WASHINGTON — Half Moon Bay, Calif., has settled a tax dispute with the Internal Revenue Service over $10.9 million of Build America Bonds it issued in 2009 by agreeing to make a one-time payment of $174,000 and to reduce its subsidy payment to 29% from 35% of interest cost over the life of the bonds.

The city announced the settlement or closing agreement on Thursday. It appears to be first publicly announced settlement of a IRS tax dispute over a BAB issue. Almost $182 billion of BABs were issued after they were created by Congress in 2009. The program expired at the end of 2010.

The IRS, which began auditing the BABs in late 2010, questioned whether the bonds qualified as BABs because the proceeds were used to finance a settlement that the city entered into with a developer to resolve the lawsuit, Yamagiwa v. Half Moon Bay.

The developer had sued the city in late 2007, claiming actions the city took had turned the developer’s land into wetlands and rendered it undevelopable. A court in 2008 ordered Half Moon Bay to pay the developer about $37 million, a sum later reduced to $18 million in a settlement agreement, with the city agreeing to take the property — 25 acres of land along Cabrillo Highway — from the developer.

BABs were only supposed to be used to finance capital expenditures and the IRS questioned whether the property transfer that occurred under the settlement of the lawsuit qualified as a capital acquisition under the BAB program, the city said in its release.

“As a way to resolve its concerns, the IRS proposed reducing the amount of the interest subsidy from 35% to 29%, thus placing the city in basically the same position with the Build America Bonds as the simultaneously issued tax-exempt bond issue,” the city said.

Half Moon Bay issued the $10.9 million of judgment obligation BABs along with $5.8 million of judgment obligation tax-exempt bonds in July 2009. The bonds were underwritten by Piper Jaffray & Co. Orrick, Herrington & Sutcliffe was bond counsel and disclosure counsel in the transaction.

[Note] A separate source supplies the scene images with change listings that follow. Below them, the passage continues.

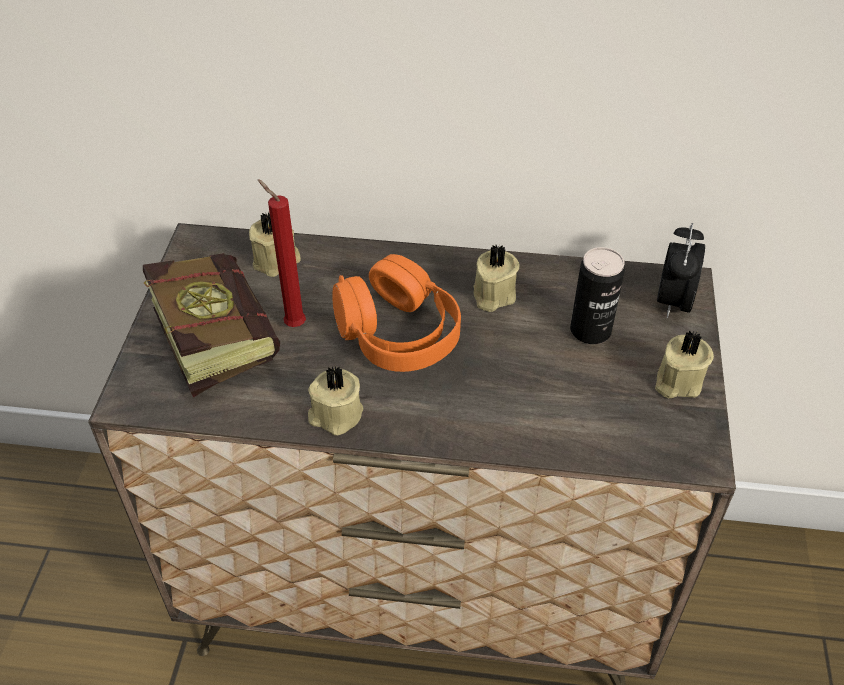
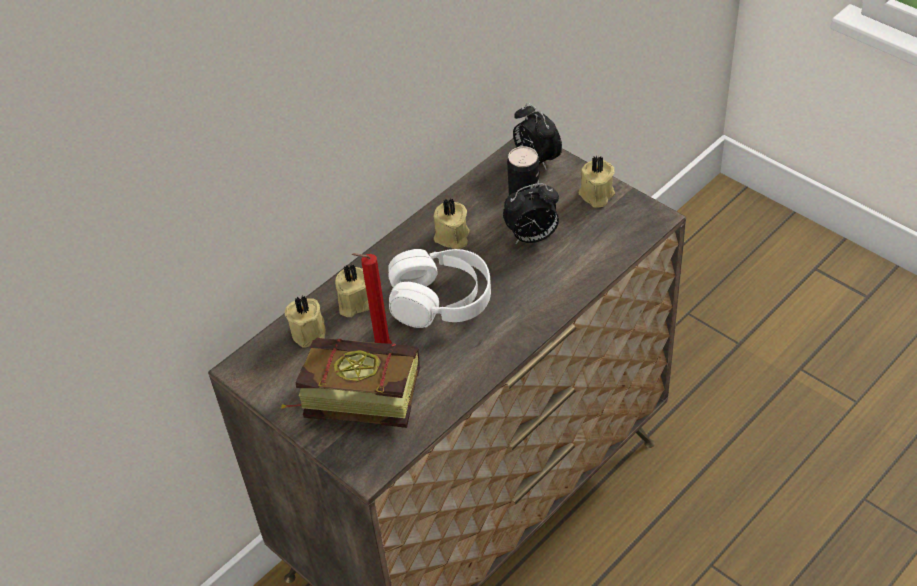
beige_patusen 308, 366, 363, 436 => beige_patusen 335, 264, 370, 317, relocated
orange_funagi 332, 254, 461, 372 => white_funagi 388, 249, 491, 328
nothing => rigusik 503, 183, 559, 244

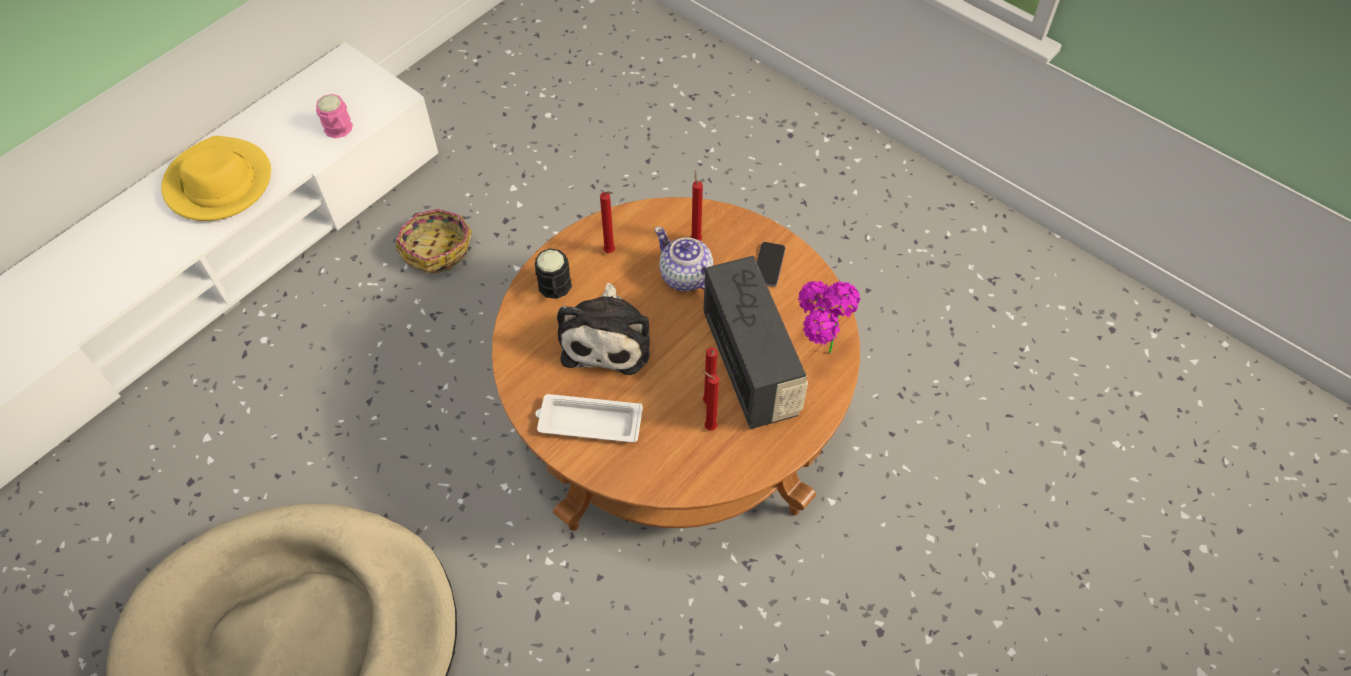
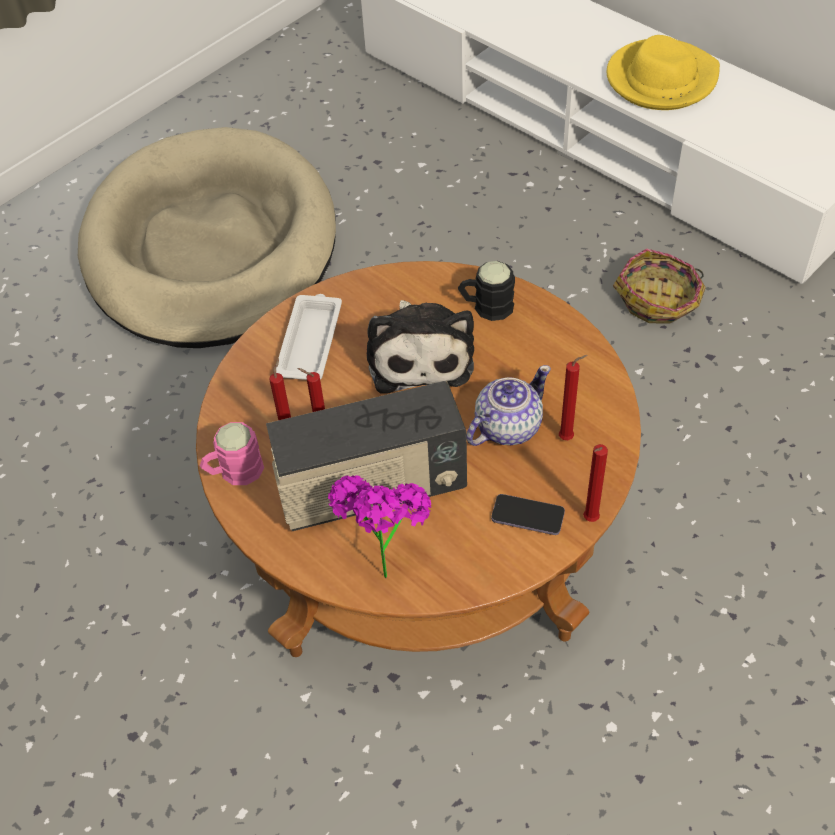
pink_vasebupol 316, 94, 353, 138 => pink_vasebupol 200, 422, 264, 485, relocated
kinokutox 557, 283, 650, 375 => kinokutox 367, 300, 474, 394, 105 degrees counterclockwise
red_patusen 600, 191, 615, 253 => red_patusen 583, 444, 608, 522, relocated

The city said the $174,000 one-time payment represents the reduction in subsidy payments it has received so far from the government and will come from existing risk-management reserves.

“I am glad this resolution allows us to move forward determining the best future use for the property, and am appreciative to legal counsel and staff that such a complex tax matter has been resolved without a protracted court battle,” said Mayor Allan Alifano.

The release issued by the city said: “While the City Council is confident, based on the advice of its bond counsel, that it would ultimately have prevailed in a legal challenge to the IRS position, the approved closing agreement provides certain advantages that more than offset the reduction in interest payment reimbursements.”

It said oe advantage is that, under the settlement, the city can change the use of the property by undertaking a “remedial action” under IRS rules. For example, if Half Moon Bay sold the property for cash, it would only be required to retire the bonds sufficient to cover the sale price, according to the release. With the current bond structure, if it had sold the property or allowed it to be used by a private party, it would have risked having to retire the entire $16.68 million of tax-exempt bonds and BABs, the release said.

In addition, the settlement makes clear that only a “deliberate action,” meaning an actual sale or entering into a sales contract with all contingencies removed, would trigger the need to redeem all of the bonds.

Finally, the settlement allows the city to avoid the high cost and uncertainty of litigation with the IRS, the release said.

“The City Council is pleased to close this latest chapter in the Yamagiwa story that continues to visit the consequences of errant decisions of the past on the current City Council, staff and members of the public,” the notice said. “The City Council looks forward to exploring options for the property that make the most of this important community asset.”